The editors of the dictionary argue that an understanding of the differences in meaning of these concepts is necessary, given China’s rise to global power status and the profound impact this has on global governance and international relations. Whereas China’s attitude on the global stage was first characterised by a predominantly defensive approach, the country is increasingly adopting a proactive strategy, positioning itself more and more as an active and major international actor and norm entrepreneur.
This proactive attitude, as well as the importance of language in diplomacy, were highlighted during the recent meeting in Alaska between Beijing and the new Biden administration. In the public opening statement, US Secretary of State Antony Blinken announced that the US would discuss their “deep concerns with actions by China, including in Xinjiang, Hong Kong, Taiwan, cyber attacks on the United States, economic coercion toward our allies”. In response, senior Chinese official Yang Jiechi reminded the US of its position vis-à-vis China, arguing that “the United States does not have the qualification to say that it wants to speak to China from a position of strength”. In addition, he accused the United States of violating human rights by referring to the position of black people in the country. Furthermore, as reported by Chinese news agency Xinhua, Yang noted that “the United States has its own model of democracy, and China has its own style”.

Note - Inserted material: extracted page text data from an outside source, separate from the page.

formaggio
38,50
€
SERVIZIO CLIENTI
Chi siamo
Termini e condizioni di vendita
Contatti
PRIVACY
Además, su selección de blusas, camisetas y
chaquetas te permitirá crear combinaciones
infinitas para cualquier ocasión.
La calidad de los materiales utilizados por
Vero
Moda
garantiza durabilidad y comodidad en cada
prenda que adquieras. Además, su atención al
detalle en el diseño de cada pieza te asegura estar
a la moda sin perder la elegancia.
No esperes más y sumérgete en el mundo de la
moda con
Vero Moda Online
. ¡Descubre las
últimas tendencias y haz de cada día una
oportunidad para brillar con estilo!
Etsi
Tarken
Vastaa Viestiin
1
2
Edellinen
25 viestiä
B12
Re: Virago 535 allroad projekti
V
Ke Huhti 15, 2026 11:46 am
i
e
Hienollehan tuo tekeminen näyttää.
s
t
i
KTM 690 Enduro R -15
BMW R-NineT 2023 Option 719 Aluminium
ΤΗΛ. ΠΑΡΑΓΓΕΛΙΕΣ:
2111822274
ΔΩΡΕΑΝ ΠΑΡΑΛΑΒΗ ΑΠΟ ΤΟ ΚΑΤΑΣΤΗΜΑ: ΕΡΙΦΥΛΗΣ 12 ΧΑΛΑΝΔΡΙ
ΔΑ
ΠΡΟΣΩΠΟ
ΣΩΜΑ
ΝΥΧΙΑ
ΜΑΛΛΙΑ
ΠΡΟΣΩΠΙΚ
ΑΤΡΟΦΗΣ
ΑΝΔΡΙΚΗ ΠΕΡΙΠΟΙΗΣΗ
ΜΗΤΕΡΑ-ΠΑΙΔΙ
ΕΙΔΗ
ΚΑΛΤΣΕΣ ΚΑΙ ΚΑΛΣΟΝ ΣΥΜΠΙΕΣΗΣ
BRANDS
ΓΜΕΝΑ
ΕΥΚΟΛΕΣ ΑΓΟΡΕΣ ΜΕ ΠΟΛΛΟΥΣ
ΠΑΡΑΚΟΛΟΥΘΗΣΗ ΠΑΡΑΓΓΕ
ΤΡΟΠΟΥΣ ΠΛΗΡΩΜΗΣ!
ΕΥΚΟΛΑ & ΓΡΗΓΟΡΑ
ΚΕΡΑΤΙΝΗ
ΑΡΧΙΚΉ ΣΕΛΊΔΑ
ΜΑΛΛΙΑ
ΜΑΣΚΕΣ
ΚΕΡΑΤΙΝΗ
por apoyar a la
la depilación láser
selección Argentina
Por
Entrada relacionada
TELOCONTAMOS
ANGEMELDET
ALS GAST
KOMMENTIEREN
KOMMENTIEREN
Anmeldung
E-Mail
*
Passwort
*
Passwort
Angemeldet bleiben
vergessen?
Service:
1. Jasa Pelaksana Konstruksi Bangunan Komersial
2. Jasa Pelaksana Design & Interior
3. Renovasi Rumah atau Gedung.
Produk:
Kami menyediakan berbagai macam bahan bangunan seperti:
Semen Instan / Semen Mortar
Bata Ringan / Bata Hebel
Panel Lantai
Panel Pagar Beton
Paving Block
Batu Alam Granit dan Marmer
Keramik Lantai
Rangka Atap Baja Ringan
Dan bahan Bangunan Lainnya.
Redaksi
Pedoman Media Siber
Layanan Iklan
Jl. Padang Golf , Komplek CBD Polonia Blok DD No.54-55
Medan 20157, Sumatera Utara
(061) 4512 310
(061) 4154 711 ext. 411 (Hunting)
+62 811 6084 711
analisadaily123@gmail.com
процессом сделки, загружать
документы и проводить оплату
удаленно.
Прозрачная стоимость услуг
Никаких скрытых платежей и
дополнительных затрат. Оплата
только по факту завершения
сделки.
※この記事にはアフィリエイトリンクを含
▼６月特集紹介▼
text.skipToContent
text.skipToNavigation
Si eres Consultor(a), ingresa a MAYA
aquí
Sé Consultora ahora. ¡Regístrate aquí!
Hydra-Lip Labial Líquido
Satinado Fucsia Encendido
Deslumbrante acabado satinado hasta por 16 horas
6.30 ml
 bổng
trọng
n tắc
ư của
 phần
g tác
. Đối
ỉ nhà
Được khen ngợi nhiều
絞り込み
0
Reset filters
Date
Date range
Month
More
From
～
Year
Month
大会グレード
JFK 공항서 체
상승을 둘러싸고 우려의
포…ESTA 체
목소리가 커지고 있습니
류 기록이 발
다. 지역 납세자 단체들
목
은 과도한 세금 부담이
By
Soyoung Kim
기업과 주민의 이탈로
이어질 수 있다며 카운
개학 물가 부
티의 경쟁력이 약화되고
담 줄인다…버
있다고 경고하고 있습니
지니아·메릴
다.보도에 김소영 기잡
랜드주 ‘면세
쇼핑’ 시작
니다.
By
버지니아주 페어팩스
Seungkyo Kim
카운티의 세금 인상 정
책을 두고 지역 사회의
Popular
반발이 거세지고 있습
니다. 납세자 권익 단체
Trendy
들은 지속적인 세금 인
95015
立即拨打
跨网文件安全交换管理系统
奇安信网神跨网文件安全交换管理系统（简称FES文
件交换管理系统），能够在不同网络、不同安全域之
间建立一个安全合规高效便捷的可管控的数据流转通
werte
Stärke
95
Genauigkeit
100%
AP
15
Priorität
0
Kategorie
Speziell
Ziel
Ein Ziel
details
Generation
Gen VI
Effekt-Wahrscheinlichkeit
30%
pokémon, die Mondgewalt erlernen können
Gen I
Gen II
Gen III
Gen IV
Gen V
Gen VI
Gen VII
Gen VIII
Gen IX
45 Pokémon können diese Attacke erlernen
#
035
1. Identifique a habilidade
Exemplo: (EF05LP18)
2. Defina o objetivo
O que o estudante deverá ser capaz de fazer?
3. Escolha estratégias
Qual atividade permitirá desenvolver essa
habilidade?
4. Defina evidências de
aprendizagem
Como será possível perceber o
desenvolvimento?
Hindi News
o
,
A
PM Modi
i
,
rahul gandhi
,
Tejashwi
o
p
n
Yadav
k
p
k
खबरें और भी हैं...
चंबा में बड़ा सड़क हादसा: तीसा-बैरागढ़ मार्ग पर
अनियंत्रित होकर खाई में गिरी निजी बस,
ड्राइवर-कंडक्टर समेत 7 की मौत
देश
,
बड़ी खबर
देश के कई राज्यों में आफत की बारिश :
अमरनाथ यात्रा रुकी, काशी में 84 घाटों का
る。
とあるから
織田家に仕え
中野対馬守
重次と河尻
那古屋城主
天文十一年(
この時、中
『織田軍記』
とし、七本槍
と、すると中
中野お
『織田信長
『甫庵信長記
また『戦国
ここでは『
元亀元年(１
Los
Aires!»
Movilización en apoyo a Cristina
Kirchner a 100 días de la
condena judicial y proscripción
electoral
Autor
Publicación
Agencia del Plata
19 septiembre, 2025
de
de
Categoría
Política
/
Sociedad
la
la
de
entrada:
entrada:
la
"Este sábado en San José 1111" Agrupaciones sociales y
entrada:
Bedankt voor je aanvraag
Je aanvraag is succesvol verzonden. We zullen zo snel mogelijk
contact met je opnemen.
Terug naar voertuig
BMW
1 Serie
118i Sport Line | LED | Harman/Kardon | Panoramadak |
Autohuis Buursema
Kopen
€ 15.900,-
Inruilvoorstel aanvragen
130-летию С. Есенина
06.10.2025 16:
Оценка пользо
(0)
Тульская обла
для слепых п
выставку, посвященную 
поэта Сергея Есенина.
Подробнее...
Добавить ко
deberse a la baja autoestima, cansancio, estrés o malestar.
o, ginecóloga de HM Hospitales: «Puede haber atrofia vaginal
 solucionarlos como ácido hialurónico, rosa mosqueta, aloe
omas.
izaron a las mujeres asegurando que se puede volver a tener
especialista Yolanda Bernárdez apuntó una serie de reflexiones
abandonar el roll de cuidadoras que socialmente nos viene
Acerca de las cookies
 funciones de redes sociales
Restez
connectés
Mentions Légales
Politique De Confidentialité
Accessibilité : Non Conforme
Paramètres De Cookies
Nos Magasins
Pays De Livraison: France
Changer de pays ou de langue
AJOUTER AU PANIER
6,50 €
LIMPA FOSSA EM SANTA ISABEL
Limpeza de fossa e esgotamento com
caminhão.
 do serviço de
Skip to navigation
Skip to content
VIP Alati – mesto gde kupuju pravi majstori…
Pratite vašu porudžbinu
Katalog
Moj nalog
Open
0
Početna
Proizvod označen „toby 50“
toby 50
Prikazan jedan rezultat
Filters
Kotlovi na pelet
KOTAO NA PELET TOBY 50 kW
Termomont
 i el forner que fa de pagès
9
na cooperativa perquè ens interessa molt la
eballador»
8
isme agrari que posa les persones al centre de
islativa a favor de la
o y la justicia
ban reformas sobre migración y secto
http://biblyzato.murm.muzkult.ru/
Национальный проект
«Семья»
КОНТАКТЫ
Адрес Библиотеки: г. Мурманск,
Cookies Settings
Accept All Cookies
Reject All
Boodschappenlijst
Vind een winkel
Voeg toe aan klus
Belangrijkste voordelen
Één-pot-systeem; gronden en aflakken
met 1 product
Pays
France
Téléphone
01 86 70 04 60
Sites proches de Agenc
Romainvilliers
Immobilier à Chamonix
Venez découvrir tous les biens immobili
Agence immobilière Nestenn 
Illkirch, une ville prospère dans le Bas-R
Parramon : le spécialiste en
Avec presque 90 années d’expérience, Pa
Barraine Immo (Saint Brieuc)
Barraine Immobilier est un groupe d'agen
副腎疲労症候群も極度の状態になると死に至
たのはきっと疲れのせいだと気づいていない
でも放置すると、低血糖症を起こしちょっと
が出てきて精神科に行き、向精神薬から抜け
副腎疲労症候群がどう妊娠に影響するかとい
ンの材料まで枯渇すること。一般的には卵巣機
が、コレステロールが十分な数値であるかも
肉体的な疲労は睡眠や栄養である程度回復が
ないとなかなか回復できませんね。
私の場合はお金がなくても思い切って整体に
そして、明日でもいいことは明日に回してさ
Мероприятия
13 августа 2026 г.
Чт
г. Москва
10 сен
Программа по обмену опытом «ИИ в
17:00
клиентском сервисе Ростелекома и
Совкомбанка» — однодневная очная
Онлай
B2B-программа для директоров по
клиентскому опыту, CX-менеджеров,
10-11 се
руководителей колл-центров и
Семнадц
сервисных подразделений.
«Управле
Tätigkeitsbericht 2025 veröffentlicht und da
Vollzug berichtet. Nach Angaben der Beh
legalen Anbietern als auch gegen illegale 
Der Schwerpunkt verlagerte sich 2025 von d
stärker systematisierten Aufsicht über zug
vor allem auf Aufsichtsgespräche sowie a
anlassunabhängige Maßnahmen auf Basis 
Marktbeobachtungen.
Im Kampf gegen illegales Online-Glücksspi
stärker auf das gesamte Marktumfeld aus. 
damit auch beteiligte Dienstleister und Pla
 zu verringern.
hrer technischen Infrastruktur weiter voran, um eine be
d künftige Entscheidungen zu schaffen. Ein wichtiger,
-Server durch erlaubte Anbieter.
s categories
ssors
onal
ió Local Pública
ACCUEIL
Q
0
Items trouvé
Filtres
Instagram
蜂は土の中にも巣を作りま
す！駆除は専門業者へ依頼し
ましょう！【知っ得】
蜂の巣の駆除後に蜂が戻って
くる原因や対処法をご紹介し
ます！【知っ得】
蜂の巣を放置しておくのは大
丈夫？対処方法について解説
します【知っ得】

These differences in language style, understanding of models, and interpretations are what the Decoding China Dictionary is trying to address and explain. As such, it can help policy-makers and institutions that engage in dialogue and exchanges with China to understand the different ways in which words are used by China compared to how they are used in liberal democracies. The often ambiguous treatment of concepts becomes especially clear when the same concept is used by different actors in diametrically opposed ways, as is what happened in July 2019. That month, a group of 22 countries sent a letter to the president of the UN Human Rights Council and the UN High Commissioner for Human Rights, expressing their concerns about human rights violations in Xinjiang and calling on China to uphold its obligations under national and international law. Just a few days later, 37 countries sent a similar letter, praising China for protecting and promoting human rights through its counter-terrorism and de-radicalisation measures in Xinjiang; a frame that is often used by the Chinese leadership. The very fact that the concept of human rights is used both as a means of attack and a means of defense of the same practices, shows that there is a fundamental divergence of definitions and underlying political priorities and social values of certain concepts.
While China is becoming a more dominant and proactive international actor, the editors of the dictionary point out that European investment in knowledge about the country is lacking. Indeed, the number of China- or area studies students is decreasing and the number of European policy-makers and diplomats who are proficient in Chinese is not growing. The dictionary is therefore a tool for policy makers and practitioners to enable informed engagement with Chinese counterparts. Anyone willing to provide feedback or suggestions for improvement or expansion is welcome to contact the authors, as they intend the dictionary to be a “living document”.